Alex—I didn’t know there was a Turkish Star Trek! What other things are you inspired by with regards to the film? I was thinking of Douglas Adams, I guess because I know Hitchhiker’s Guide to the Galaxy through the video game instead of the book.
Erin—Oh you played that? I read about it but I never met anyone who played it! Yeah, I read widely, all sorts of random things, so it’s hard for me to say what I’m inspired by. I taught art history for more than ten years, and my favorite class to teach was the ancient history stuff.
I’ve also always been really interested in obscure religious sects and all of the weirdos out there. One story in The Living Book is about Danilo Filipov. He’s a Russian army deserter and a kind of seer, and people began to follow him and his religious teachings. At some point he realized that it’s all bullshit. He throws all of his books into the Volga river and says, “We are the living book.” That’s, of course, where I got the title.
It’s about oral history, and this idea that it all must be thrown away to start anew. Culture is a living thing. We are made of stories. In The Living Book, jettisoning cultural files is a way of having it both ways—if you are ruled by oral history there’s a lack of accountability, but on the other hand it can make things more mutable. It seems like right now we need a lot of change, and those of us who are very impatient wonder why we can’t just rewrite it all. But it’s never that easy.
I think a lot about Walter Benjamin’s “Angel of History” too, especially where it talks about culture as part of the procession that the victors carry as they march over the defeated. Benjamin talks about how art has to brush against the grain of history in order to not be a part of that procession. Whether or not my film is doing that is another question, but it’s certainly one of the subjects within it.
Another writer I would like to be influenced by is Beckett—his way of breaking language down to play. So, it’s not all just straight politics or passing information, a lot of it is playing in real time. One of the things I like to do in my work is to take one idea and extend it for way too long, which apparently I did a really good job—or a bad job of, because I ended up having to cut out 20 minutes of material from the film.

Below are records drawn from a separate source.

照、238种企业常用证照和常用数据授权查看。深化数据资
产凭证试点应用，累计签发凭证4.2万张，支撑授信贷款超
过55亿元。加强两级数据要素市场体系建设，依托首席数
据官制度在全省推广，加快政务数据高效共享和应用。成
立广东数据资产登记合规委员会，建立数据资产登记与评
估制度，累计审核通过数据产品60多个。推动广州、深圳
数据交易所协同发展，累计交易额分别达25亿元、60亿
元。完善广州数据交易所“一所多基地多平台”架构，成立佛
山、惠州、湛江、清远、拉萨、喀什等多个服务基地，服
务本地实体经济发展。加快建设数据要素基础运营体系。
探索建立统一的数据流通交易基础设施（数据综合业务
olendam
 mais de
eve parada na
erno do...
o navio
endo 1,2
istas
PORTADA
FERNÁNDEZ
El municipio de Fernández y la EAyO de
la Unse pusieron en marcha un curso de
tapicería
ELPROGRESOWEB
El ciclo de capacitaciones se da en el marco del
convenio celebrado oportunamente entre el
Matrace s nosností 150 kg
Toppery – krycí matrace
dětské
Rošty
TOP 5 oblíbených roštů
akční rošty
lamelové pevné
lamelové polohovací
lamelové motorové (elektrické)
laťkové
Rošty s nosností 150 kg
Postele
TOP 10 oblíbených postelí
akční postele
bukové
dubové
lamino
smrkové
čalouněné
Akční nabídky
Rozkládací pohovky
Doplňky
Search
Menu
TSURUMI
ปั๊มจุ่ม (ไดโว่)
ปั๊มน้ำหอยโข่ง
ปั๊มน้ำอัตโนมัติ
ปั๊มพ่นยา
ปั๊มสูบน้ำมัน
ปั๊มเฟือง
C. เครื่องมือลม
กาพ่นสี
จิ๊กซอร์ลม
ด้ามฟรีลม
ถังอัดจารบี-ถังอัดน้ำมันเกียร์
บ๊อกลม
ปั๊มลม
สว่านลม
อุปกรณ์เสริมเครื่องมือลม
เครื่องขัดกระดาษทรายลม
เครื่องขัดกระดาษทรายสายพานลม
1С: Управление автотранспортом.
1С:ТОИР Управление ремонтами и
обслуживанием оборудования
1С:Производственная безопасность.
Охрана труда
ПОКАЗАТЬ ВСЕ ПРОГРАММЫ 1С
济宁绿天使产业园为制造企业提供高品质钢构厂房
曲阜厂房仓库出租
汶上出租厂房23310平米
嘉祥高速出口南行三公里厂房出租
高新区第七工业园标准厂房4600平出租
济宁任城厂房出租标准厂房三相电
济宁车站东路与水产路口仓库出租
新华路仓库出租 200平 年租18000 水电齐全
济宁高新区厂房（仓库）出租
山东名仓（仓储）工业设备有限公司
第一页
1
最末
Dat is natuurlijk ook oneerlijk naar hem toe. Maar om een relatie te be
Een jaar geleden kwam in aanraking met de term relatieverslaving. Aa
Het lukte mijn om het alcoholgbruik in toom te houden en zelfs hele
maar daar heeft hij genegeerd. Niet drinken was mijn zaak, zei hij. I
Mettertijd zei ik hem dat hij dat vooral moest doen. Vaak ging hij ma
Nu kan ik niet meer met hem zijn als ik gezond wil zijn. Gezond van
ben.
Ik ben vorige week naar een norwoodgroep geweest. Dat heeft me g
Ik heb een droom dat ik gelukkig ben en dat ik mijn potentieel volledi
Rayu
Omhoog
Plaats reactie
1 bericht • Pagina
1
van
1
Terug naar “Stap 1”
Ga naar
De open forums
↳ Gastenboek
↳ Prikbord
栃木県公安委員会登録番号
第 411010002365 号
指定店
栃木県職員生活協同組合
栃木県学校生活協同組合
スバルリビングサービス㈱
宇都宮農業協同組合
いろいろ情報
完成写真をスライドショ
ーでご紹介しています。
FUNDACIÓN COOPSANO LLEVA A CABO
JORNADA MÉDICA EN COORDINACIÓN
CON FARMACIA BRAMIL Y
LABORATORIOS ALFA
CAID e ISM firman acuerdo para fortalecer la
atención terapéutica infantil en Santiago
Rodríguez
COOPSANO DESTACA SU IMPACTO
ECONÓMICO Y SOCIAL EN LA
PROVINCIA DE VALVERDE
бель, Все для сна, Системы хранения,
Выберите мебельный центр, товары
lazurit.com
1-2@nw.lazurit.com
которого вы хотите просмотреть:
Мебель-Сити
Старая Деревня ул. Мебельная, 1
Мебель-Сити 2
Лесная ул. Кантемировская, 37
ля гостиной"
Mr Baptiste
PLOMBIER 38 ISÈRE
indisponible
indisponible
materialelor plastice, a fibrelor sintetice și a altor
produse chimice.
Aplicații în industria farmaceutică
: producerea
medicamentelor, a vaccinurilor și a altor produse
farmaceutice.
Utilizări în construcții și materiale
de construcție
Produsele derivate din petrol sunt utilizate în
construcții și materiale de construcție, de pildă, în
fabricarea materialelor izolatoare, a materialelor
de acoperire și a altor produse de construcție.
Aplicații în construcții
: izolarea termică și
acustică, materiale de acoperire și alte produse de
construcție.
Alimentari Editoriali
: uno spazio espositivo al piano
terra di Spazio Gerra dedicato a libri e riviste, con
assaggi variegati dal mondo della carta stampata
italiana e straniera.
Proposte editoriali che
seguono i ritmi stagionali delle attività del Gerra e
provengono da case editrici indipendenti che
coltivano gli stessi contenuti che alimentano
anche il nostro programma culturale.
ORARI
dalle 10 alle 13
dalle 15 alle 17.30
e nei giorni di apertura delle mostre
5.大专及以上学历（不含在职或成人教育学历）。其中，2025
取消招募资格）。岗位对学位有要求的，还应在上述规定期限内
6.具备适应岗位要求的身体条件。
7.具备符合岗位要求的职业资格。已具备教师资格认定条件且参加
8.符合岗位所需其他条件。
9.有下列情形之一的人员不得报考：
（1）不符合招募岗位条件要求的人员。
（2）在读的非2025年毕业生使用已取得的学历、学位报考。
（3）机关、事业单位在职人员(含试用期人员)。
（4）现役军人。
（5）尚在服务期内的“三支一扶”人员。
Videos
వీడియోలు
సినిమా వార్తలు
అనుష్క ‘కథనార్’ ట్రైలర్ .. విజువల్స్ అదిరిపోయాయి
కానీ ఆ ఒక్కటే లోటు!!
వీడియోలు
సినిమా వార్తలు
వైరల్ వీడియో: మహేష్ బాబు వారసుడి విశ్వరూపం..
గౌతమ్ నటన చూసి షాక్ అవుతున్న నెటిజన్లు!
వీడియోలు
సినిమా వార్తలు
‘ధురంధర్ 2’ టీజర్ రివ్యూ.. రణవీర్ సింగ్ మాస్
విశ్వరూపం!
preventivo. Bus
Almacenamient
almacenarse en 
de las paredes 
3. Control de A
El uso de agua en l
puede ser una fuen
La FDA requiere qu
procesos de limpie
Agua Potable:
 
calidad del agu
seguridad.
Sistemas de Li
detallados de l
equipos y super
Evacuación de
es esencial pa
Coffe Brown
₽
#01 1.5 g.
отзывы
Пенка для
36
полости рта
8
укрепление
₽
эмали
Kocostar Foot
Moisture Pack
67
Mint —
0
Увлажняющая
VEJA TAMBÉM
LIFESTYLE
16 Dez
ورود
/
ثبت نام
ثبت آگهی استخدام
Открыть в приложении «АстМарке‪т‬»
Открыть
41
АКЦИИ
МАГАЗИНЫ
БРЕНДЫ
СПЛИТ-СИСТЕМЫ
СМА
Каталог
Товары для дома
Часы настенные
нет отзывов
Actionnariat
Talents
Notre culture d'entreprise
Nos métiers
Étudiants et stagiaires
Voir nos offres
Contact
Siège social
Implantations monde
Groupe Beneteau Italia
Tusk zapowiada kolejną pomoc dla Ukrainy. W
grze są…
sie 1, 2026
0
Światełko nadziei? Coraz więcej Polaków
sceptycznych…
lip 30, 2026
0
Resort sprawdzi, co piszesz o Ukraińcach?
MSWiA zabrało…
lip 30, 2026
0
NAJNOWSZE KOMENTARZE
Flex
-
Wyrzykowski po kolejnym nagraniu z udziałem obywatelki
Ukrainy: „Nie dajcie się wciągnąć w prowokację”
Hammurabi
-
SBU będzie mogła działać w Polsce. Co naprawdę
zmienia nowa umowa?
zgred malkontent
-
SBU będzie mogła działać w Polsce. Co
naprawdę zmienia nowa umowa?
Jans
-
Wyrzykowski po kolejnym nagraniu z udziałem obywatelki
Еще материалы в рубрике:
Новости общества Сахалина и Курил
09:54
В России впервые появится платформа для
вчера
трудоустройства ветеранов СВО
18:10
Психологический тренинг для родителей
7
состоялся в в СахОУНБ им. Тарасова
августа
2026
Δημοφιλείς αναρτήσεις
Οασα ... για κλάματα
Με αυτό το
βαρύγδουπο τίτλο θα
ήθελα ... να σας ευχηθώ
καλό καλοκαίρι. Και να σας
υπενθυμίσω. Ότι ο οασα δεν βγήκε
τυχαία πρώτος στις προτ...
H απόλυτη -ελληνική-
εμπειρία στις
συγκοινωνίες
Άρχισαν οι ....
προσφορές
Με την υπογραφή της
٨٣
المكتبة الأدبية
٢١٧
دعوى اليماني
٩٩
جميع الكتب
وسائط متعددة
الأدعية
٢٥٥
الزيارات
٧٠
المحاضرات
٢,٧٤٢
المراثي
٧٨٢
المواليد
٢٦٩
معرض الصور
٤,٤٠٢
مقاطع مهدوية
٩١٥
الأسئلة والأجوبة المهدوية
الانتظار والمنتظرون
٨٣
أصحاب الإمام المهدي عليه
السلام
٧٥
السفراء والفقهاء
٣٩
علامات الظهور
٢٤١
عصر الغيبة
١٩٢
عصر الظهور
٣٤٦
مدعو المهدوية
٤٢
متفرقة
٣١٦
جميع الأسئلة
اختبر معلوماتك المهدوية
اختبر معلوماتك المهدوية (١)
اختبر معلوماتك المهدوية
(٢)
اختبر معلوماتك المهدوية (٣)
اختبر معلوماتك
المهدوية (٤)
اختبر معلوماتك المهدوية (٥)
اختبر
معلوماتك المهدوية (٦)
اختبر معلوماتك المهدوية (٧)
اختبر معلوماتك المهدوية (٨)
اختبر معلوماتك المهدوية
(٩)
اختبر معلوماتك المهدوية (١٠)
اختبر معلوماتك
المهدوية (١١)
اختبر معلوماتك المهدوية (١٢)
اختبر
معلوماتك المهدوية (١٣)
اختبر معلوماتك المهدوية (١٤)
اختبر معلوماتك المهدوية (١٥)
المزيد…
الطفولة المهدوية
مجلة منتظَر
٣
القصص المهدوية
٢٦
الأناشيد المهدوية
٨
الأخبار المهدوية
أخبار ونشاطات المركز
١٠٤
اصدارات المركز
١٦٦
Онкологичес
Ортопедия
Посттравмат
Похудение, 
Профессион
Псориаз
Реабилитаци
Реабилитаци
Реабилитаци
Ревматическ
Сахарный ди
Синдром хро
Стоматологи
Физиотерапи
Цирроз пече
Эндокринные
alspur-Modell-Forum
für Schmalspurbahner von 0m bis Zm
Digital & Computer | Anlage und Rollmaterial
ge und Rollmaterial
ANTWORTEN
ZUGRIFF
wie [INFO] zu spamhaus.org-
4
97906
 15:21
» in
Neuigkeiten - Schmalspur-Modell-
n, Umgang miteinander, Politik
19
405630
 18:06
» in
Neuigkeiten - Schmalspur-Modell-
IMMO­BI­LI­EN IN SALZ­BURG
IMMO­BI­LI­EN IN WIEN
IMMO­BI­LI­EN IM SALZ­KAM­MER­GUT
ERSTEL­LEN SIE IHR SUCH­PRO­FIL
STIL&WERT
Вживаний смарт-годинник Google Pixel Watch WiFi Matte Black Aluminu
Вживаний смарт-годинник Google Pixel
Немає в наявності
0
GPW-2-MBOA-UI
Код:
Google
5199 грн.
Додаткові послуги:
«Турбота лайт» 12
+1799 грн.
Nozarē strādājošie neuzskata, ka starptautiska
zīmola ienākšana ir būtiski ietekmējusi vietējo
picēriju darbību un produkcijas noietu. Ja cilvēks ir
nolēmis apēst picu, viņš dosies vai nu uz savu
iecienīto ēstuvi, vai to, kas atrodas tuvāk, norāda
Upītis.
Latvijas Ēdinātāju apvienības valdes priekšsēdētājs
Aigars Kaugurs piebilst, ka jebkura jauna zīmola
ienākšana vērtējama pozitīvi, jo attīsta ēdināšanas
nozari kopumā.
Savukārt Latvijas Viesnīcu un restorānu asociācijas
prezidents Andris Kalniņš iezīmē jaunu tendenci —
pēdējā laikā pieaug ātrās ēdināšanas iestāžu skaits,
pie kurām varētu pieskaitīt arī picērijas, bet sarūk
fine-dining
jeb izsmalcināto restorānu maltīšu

Alex—Did you work with an editor, or did you do that too? I know some artists don’t always work with external editors, but some do for longer films.
Erin—I did all the editing. I think it makes sense to work with an external editor for filmmakers. I see my work not so much as commercial, but as an artist. Whatever ends up being funky about it is endemic to the piece. This piece basically had no budget, whereas an animation budget, a small one, would be ten million dollars. And that would be very small.
Alex—How was Creative Capital helpful to making this film?
Erin—Most of the money I received went to paying the excellent voice actors: Scott Keely, Janelle Ranek, Dawn Krosnowski and my father, Don Cosgrove, and my assistant, Chelsea Keene, and the people who did the original sound, one of which was my brother, Kevin Cosgrove and Elaine Evans and the International Novelty Gamelon group. I didn’t really get any money out of it at all. But it’s fine—if I wanted to go into art for money I would make abstract art. Burn!
Alex—Aside from the money, how else was it helpful? You got the grant in 2008!
Erin—It was a long time ago. For me, what was most helpful about Creative Capital were the retreats. They were also kind of painful because I’m an introvert, and it was pushing me in ways that are counter to my natural instincts. But, honestly, just being able to stand in front of people and talk about what I do in front of people who might be interested was wonderful. And all of the other artists that I met were inspiring. It was worth all the difficulty that the rest of the retreat was for me. So many things came out of the retreat that were more important than the money.